■ **Your goal**: Print nothing except the lines of the listing below from the line with "left hip: (84, 93)" to the line with "left knee: (82, 130)", each exactly as written, both ends included.
(Data in this exercise Opens)
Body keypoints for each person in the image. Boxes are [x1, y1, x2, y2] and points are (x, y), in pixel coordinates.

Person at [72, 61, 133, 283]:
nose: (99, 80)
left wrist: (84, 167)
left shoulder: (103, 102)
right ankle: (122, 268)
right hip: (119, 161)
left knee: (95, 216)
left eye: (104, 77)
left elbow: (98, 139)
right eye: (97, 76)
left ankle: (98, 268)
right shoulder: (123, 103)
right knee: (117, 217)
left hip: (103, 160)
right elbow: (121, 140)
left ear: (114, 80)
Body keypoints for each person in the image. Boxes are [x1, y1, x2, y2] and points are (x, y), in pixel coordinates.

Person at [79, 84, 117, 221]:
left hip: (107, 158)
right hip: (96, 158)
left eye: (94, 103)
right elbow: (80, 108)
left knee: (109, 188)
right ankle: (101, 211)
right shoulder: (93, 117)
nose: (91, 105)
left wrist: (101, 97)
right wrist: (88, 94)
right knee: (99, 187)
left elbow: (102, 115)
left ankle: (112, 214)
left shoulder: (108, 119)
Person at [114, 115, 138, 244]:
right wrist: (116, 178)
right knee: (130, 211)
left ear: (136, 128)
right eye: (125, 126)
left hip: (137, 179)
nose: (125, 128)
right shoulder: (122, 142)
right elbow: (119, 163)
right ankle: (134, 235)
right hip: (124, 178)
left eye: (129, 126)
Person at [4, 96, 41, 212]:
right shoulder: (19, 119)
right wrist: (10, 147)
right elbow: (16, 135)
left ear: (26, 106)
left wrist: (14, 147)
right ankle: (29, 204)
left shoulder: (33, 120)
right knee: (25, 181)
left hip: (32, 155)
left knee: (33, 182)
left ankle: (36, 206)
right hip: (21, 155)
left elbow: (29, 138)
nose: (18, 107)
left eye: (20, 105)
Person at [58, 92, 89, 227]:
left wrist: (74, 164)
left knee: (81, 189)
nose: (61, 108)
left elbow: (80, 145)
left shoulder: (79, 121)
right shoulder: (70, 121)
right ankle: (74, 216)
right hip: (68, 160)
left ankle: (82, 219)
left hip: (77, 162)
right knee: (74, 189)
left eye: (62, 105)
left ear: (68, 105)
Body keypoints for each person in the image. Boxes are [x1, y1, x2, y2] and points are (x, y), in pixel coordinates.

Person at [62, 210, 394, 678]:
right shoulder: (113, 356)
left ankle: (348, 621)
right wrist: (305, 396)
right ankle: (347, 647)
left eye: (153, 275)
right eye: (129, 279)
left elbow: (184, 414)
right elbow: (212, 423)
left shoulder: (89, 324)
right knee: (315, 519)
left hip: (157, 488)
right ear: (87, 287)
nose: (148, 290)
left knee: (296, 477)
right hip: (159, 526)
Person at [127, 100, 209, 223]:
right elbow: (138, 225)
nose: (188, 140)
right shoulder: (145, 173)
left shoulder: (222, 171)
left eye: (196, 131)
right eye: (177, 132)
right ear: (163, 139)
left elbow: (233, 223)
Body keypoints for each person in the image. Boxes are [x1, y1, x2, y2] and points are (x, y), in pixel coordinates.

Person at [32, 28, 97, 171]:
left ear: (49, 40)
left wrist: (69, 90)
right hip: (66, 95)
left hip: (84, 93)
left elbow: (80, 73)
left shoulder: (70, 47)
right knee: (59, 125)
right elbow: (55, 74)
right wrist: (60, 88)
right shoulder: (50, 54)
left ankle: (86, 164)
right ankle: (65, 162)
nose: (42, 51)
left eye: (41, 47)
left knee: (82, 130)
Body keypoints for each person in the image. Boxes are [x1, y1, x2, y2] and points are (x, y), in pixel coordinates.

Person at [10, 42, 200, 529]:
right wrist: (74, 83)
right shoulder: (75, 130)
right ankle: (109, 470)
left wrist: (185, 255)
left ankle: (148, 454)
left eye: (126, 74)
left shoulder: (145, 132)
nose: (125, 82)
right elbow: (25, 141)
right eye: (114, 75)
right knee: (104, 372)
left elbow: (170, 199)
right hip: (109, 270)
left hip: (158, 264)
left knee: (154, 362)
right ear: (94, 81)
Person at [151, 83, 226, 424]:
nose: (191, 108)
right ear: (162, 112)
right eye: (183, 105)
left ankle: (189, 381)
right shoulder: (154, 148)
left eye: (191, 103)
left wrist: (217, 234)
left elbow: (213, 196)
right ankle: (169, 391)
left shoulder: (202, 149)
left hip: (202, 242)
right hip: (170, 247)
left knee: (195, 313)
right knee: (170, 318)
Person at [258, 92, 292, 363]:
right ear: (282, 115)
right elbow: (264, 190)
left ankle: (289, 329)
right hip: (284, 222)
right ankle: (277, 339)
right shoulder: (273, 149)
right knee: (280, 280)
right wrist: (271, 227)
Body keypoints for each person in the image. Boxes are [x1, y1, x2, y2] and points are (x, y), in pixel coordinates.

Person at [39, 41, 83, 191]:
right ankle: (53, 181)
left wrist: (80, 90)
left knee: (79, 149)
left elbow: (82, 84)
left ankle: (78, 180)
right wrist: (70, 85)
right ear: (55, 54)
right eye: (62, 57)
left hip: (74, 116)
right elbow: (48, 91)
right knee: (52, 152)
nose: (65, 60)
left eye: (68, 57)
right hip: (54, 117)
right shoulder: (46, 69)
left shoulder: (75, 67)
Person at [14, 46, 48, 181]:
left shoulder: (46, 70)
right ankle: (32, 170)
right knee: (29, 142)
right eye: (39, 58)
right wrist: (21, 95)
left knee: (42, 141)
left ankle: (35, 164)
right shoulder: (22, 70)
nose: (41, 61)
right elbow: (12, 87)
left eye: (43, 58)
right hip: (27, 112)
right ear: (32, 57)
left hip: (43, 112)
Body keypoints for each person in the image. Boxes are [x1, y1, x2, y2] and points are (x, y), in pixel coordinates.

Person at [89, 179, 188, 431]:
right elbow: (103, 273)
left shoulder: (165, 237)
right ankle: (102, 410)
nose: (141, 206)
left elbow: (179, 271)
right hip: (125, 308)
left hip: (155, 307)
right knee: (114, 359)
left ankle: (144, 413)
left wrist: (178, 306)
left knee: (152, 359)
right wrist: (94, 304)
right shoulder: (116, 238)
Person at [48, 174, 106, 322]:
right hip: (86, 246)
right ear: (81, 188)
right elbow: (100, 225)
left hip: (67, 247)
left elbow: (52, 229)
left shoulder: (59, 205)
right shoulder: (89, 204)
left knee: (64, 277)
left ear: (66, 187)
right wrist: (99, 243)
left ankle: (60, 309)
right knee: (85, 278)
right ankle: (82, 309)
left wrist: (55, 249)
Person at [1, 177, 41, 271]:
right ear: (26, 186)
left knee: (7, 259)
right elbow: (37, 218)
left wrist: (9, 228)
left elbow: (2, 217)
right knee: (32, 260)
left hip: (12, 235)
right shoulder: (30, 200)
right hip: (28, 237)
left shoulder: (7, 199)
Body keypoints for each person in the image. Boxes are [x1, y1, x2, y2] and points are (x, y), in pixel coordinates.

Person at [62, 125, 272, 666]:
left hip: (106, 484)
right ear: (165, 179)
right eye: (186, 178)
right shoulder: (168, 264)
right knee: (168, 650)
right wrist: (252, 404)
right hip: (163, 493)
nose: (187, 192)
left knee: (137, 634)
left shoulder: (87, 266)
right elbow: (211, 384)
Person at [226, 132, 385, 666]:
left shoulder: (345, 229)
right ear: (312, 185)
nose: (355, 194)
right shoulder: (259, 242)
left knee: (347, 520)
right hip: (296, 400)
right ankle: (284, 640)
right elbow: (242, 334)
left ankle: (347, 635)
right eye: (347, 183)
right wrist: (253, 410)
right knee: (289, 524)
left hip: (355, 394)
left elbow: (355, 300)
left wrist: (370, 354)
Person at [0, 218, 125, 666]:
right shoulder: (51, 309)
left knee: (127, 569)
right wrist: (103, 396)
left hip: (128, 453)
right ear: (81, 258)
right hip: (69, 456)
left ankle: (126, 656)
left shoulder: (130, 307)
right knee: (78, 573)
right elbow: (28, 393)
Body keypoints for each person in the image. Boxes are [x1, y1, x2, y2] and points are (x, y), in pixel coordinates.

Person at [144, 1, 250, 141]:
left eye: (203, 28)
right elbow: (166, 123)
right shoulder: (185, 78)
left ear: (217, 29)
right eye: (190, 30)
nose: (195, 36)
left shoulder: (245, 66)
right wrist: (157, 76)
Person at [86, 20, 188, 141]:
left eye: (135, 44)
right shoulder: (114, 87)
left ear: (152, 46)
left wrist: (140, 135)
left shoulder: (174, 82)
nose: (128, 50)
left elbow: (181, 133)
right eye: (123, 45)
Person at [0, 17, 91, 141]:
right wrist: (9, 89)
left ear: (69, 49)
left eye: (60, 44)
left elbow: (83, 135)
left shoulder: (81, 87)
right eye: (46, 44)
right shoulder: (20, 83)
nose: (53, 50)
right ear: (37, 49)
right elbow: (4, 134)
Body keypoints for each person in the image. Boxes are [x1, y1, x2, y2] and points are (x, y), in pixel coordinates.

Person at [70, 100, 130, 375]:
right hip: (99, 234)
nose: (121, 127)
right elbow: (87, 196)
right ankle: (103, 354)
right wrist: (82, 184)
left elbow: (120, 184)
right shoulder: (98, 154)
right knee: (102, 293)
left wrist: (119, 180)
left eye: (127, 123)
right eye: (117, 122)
(Data in this exercise Closes)
(Data in this exercise Opens)
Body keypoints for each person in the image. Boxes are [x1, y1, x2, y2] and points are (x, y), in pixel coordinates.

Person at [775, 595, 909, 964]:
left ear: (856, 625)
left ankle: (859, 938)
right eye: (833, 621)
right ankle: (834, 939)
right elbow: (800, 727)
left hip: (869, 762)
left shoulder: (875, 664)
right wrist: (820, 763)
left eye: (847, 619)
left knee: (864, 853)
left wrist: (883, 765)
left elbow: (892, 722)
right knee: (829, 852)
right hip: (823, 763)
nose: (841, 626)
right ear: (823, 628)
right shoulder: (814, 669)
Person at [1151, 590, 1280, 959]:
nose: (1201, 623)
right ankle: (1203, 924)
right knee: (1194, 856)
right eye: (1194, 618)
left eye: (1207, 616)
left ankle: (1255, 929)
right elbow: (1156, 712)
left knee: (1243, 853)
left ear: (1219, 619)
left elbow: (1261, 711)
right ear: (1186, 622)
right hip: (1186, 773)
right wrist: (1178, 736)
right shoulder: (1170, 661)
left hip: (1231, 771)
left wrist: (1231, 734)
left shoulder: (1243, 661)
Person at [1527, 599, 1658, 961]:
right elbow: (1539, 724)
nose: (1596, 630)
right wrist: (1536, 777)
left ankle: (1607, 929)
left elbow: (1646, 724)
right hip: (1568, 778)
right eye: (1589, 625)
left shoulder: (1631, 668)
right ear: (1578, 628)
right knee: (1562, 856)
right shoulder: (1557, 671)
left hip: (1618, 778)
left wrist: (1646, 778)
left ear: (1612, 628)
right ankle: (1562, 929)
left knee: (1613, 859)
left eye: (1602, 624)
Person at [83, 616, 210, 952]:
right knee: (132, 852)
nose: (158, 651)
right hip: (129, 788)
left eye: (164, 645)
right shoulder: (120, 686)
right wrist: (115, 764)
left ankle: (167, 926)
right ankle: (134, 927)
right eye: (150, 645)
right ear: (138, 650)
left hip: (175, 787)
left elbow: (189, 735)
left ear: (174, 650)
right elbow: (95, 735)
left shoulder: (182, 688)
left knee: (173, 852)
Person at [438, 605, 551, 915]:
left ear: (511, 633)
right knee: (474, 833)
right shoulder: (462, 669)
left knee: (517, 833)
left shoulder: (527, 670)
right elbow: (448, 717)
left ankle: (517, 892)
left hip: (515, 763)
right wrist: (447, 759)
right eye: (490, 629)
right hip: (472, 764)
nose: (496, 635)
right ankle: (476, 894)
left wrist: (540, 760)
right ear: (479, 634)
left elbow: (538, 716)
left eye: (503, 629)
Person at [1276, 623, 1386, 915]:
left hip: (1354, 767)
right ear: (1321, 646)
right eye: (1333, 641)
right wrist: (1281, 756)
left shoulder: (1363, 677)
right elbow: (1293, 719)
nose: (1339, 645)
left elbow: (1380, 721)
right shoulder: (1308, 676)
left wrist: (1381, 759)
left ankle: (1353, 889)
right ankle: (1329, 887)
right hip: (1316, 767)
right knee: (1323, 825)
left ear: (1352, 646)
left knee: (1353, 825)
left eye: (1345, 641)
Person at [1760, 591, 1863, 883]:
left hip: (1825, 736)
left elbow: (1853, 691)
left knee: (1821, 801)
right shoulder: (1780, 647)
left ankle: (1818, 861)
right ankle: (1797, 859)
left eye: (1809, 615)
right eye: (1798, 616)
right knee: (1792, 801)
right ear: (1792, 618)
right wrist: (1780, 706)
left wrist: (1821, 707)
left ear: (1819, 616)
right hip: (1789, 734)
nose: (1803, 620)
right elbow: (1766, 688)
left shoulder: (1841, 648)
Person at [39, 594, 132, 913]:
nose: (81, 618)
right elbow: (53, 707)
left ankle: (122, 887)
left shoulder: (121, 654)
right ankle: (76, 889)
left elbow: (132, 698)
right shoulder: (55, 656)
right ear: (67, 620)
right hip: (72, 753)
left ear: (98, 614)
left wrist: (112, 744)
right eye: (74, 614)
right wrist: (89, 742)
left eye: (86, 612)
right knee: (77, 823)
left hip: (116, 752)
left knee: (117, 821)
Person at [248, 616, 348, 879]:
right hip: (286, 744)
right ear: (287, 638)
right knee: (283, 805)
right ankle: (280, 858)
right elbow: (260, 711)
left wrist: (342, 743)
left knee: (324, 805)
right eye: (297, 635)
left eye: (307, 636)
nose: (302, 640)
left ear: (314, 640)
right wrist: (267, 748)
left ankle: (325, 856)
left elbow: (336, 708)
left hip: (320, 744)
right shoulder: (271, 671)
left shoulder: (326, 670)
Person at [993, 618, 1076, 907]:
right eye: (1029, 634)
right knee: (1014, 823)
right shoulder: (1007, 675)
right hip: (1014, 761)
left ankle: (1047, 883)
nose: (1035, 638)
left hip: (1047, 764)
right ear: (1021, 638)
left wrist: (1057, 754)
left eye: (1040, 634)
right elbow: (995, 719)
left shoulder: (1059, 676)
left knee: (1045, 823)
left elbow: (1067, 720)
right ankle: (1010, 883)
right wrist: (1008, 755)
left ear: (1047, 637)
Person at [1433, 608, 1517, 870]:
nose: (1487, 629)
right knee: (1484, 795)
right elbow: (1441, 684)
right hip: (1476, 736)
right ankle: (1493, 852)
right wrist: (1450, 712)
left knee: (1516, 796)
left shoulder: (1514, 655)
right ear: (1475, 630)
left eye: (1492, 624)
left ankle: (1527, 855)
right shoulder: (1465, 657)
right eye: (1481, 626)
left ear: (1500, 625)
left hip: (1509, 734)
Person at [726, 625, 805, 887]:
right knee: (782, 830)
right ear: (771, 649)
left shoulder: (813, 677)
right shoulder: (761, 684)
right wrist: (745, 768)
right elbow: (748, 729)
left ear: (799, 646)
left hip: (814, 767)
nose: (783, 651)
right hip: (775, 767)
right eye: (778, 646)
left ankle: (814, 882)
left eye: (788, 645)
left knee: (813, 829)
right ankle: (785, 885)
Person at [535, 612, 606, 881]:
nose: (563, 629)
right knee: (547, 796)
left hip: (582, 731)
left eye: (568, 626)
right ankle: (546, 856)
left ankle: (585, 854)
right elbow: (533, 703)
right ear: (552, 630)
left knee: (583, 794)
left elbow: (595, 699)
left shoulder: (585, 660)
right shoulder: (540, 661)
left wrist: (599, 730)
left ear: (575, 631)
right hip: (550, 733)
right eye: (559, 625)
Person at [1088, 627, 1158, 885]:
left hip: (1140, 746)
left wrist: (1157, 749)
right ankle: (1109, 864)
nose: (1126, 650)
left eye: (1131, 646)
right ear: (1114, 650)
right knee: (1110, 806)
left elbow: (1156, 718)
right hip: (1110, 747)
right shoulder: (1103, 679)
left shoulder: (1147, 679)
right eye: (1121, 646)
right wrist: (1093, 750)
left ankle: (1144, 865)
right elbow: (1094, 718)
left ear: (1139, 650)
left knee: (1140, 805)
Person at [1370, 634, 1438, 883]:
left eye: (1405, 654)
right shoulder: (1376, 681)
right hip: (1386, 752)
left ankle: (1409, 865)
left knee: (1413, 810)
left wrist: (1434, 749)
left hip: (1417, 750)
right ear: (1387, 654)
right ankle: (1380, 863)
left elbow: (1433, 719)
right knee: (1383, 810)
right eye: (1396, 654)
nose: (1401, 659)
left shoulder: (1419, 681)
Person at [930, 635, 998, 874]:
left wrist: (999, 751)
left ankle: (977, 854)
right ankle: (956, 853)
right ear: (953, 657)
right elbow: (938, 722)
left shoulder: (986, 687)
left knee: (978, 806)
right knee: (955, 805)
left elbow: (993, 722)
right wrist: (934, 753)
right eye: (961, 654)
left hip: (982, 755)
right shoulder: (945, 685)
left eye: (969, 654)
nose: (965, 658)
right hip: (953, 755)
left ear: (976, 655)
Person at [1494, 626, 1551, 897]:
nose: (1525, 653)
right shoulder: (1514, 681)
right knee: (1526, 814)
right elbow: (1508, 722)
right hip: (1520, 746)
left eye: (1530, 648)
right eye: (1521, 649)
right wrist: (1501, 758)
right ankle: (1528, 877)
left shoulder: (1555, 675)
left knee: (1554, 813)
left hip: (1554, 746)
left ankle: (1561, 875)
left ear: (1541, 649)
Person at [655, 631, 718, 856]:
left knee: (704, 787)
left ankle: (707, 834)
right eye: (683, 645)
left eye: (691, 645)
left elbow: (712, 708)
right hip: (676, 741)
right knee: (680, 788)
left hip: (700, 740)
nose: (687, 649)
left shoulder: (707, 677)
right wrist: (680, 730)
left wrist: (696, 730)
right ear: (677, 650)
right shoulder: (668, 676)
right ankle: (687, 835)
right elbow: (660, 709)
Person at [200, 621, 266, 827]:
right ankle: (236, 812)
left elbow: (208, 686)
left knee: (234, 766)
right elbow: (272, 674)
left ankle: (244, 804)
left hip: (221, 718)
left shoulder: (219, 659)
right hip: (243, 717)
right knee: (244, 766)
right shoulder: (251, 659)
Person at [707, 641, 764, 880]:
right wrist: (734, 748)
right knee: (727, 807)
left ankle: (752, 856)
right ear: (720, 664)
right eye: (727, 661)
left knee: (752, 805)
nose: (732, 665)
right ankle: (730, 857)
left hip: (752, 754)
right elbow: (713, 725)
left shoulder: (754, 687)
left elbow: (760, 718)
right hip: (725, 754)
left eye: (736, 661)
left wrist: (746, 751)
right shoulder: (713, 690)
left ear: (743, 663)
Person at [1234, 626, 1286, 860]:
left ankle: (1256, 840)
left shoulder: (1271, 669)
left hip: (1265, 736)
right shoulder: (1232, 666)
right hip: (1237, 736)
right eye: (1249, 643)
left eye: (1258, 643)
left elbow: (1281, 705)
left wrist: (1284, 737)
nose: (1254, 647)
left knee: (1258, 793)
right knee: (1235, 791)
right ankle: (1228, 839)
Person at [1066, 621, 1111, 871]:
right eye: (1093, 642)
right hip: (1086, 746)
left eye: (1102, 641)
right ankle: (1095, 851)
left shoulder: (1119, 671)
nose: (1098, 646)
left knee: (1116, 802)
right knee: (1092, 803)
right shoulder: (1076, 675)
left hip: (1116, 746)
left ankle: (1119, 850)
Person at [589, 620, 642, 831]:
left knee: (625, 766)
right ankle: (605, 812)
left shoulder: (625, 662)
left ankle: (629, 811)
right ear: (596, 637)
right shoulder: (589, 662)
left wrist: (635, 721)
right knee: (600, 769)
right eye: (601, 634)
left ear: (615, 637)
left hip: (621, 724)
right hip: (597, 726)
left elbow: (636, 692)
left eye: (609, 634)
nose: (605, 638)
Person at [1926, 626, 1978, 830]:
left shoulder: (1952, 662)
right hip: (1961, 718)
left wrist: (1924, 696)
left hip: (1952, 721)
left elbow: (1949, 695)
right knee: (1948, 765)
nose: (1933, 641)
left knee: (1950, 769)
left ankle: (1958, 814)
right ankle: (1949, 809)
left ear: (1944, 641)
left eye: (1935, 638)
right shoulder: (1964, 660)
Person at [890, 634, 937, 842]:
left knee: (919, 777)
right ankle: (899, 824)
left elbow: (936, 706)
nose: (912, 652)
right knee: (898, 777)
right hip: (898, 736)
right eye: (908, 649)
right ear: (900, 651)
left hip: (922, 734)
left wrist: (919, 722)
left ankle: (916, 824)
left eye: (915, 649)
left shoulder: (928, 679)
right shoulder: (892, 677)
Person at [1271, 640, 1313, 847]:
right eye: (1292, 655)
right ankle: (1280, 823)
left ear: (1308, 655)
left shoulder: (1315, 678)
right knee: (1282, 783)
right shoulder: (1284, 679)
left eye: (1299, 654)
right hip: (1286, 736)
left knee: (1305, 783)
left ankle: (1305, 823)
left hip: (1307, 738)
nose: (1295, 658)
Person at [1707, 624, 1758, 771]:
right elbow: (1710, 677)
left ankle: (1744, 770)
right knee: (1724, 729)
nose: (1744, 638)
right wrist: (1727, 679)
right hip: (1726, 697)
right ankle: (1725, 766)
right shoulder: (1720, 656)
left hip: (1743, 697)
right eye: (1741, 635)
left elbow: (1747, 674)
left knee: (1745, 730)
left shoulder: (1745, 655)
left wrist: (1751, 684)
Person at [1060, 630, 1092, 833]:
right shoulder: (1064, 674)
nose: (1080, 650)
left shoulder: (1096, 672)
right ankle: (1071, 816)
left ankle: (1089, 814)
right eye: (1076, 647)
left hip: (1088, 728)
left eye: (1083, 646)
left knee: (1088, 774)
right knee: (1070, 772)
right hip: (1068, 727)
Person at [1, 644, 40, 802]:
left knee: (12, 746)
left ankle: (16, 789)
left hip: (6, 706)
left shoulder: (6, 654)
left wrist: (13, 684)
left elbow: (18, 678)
(Data in this exercise Closes)
■ **Response area**:
left hip: (84, 93)
left elbow: (80, 73)
left shoulder: (70, 47)
right knee: (59, 125)
right elbow: (55, 74)
right wrist: (60, 88)
right shoulder: (50, 54)
left ankle: (86, 164)
right ankle: (65, 162)
nose: (42, 51)
left eye: (41, 47)
left knee: (82, 130)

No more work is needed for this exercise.